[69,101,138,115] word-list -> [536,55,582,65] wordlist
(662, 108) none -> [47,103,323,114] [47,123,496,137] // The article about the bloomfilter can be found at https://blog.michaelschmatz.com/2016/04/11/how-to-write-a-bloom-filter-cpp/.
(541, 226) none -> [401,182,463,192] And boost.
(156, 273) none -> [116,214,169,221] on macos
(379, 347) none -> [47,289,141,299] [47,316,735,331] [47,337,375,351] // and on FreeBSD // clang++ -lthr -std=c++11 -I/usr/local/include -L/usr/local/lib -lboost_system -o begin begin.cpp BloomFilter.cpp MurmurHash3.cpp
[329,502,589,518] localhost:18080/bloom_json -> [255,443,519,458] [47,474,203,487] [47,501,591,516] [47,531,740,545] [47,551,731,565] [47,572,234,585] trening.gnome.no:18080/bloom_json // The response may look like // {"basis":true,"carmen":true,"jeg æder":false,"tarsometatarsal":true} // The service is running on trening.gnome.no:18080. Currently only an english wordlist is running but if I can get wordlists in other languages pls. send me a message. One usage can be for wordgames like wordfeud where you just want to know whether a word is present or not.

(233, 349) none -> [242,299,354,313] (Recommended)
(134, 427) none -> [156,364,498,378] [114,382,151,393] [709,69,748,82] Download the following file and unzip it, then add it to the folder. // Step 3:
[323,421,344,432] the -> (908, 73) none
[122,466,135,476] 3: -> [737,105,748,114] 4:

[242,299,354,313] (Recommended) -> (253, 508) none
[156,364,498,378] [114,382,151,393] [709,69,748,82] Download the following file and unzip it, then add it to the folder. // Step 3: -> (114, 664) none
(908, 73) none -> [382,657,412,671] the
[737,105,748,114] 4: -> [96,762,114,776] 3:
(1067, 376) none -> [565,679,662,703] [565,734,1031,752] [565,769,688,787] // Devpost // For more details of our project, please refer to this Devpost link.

# # # # #

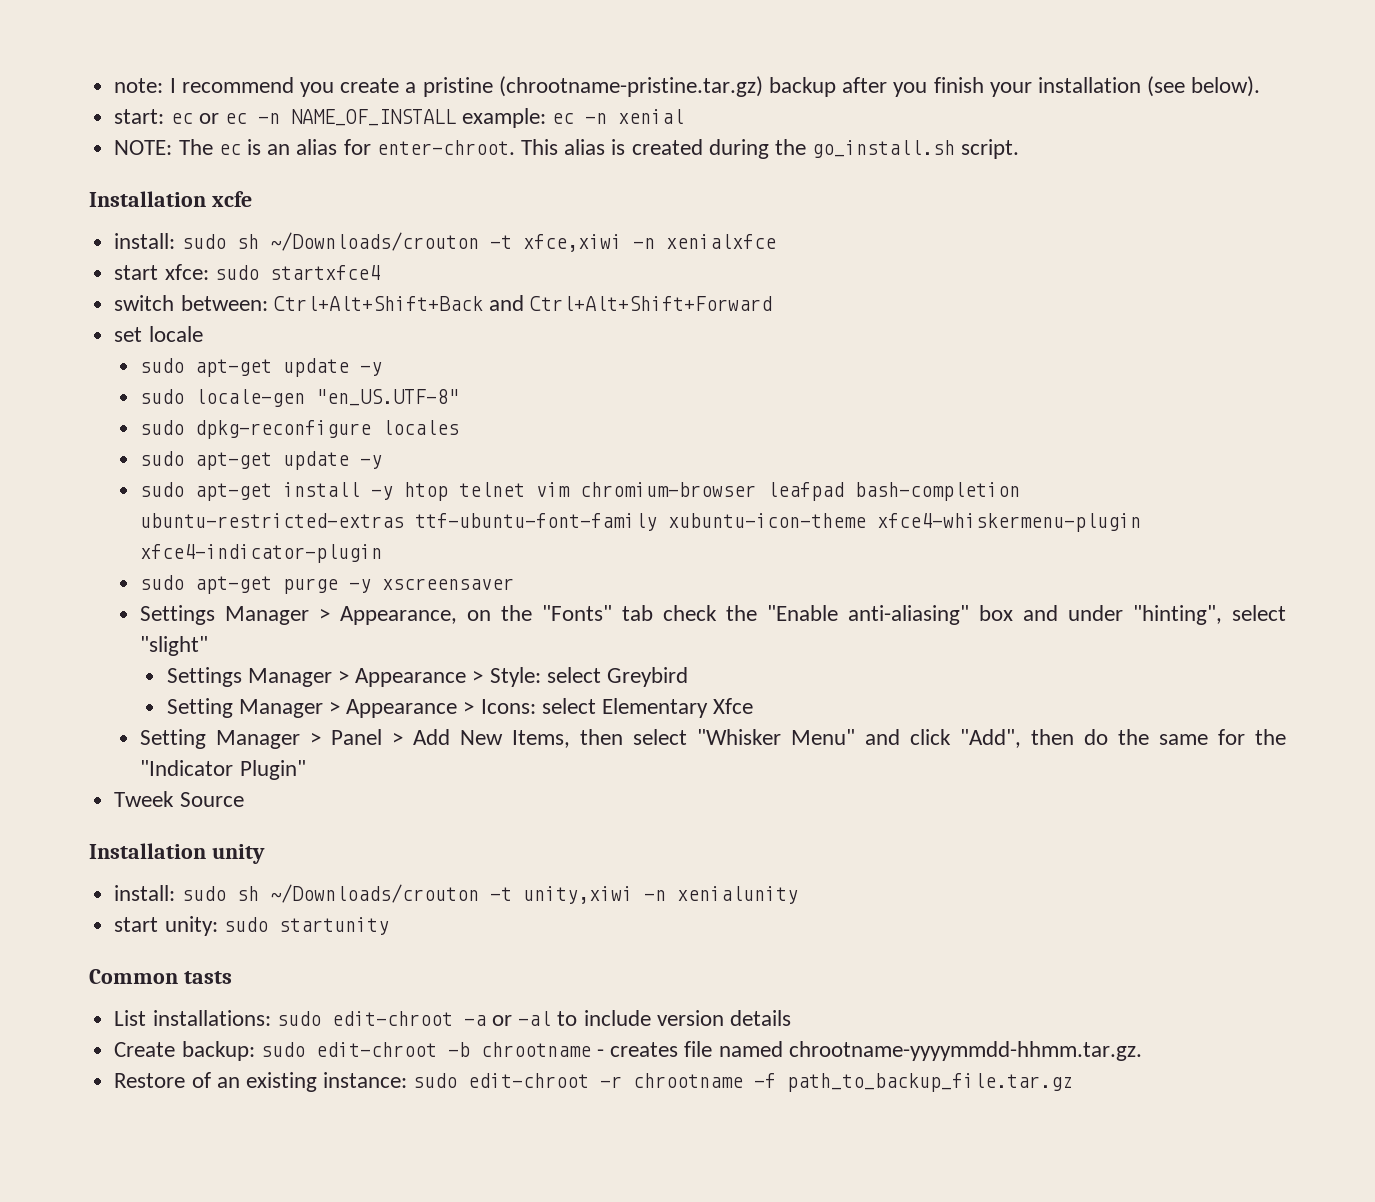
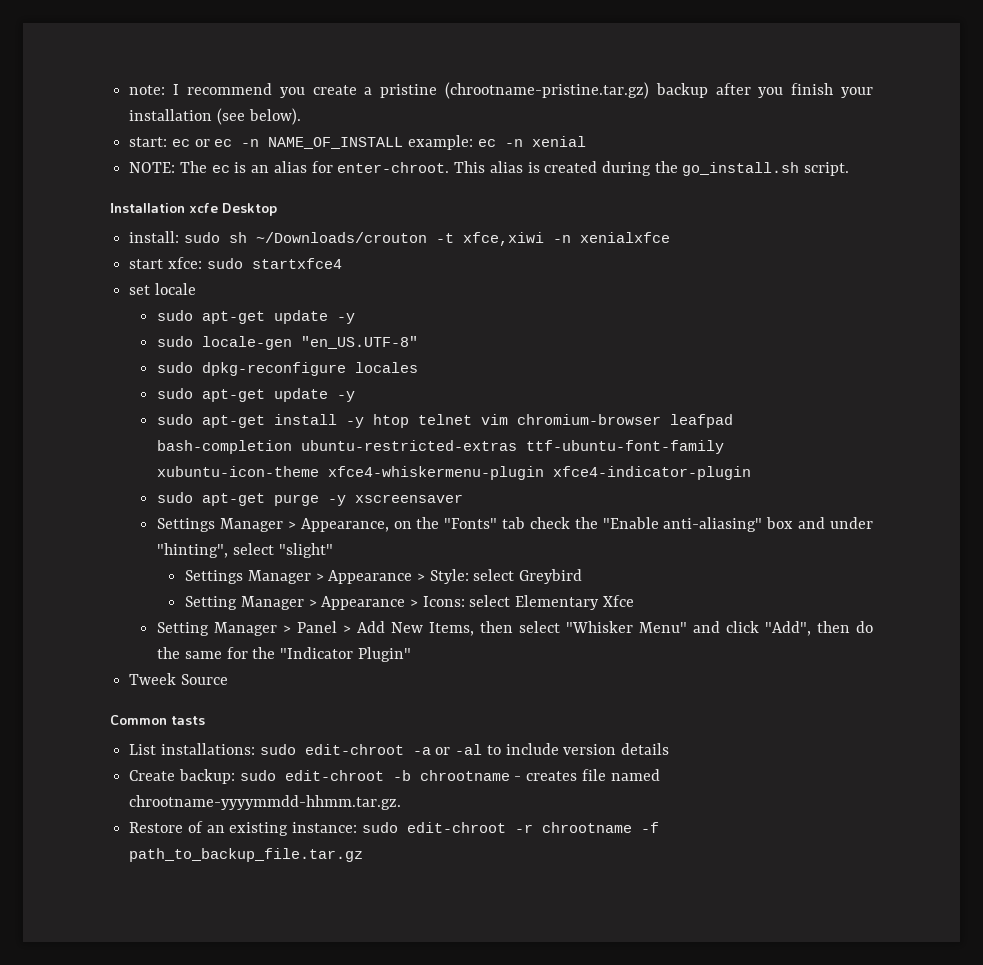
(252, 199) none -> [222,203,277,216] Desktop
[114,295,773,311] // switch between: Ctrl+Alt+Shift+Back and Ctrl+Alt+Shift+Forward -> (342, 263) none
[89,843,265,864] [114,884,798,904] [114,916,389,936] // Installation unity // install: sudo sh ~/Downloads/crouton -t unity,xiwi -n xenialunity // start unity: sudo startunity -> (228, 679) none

# # # # #

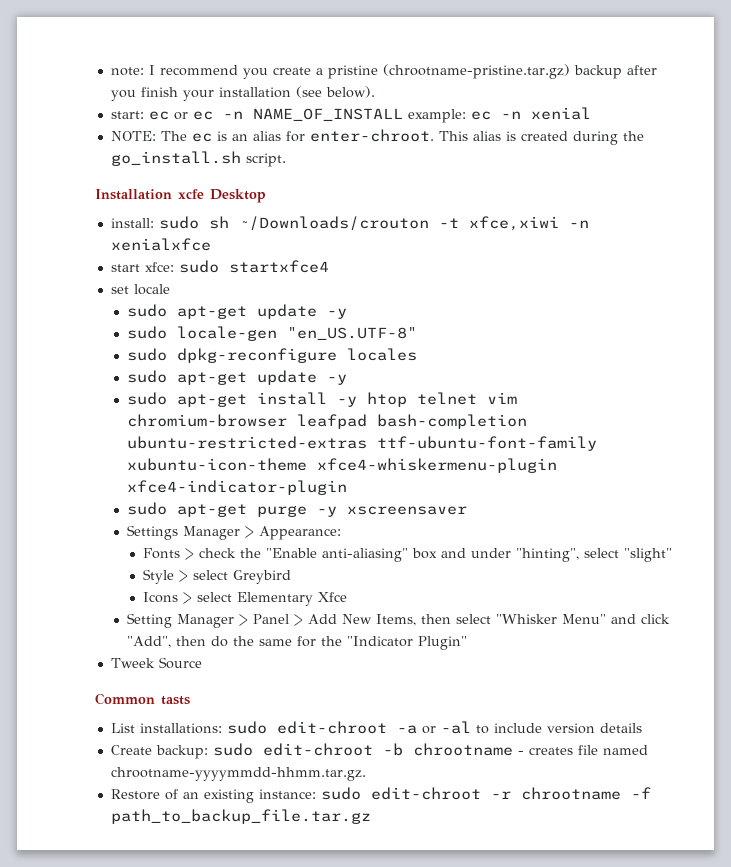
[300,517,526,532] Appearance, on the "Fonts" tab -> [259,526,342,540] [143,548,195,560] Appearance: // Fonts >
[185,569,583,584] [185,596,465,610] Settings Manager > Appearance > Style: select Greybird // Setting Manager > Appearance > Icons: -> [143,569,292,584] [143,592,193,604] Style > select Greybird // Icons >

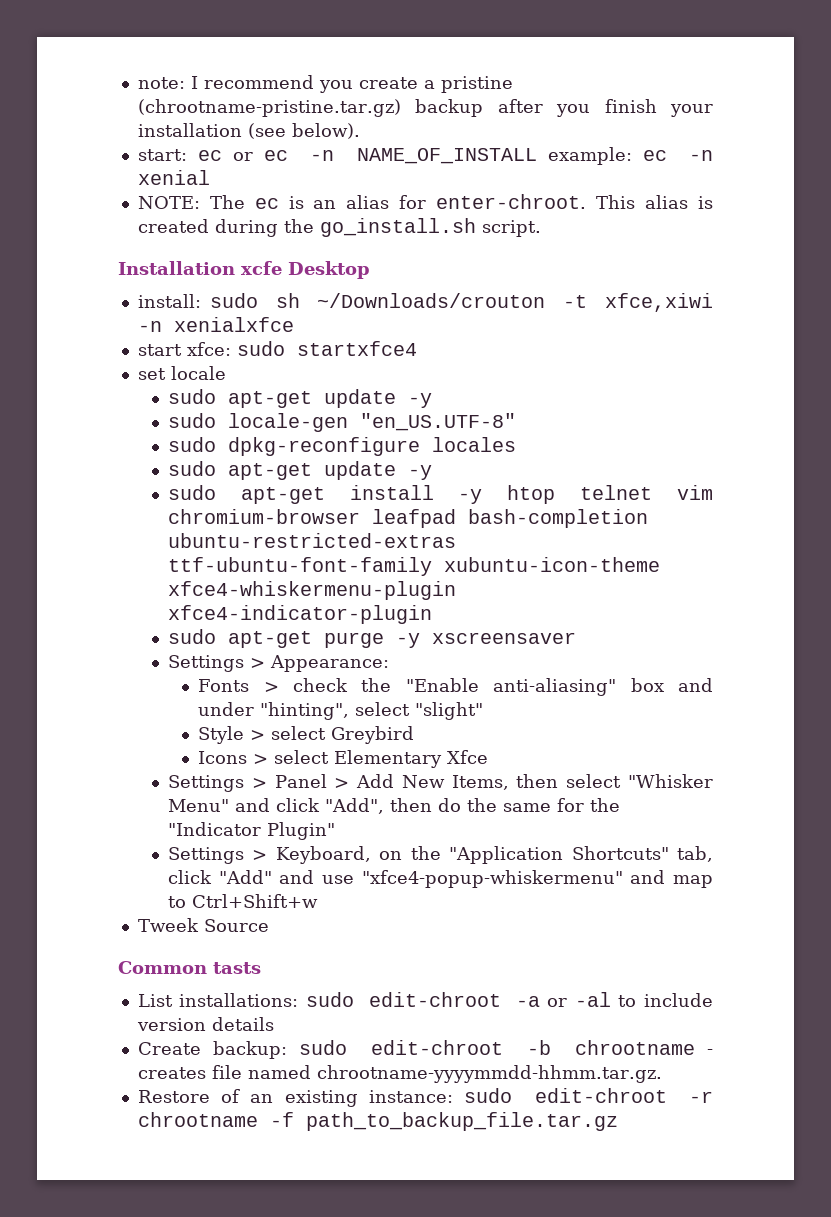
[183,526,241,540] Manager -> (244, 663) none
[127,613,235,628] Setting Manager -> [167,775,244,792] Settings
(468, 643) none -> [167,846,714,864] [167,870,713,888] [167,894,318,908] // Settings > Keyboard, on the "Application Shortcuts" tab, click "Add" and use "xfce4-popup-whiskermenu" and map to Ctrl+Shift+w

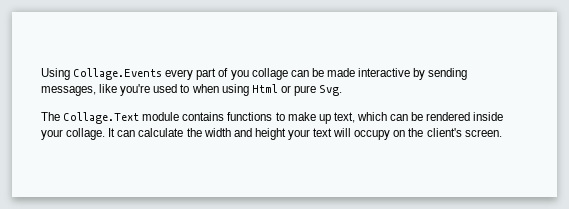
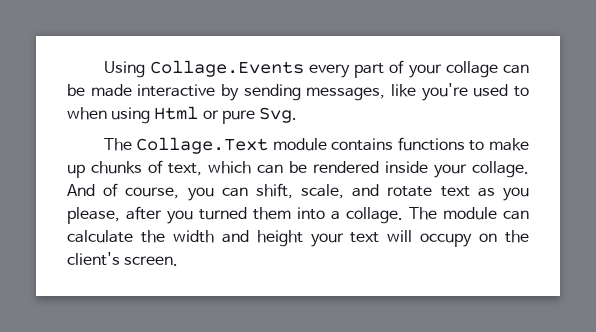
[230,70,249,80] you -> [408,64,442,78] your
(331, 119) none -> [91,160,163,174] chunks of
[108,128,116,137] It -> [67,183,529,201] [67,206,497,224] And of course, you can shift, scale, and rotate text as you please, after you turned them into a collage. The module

# # # # #

Exercise aim ▸ Here the job is to set down exactly the lines of the material above that fall between the one with "[230,70,249,80] you -> [408,64,442,78] your" and the one with "[108,128,116,137] It ->", inclusive, and nothing beyond them.

Output of the task ▸
[230,70,249,80] you -> [408,64,442,78] your
(331, 119) none -> [91,160,163,174] chunks of
[108,128,116,137] It -> [67,183,529,201] [67,206,497,224] And of course, you can shift, scale, and rotate text as you please, after you turned them into a collage. The module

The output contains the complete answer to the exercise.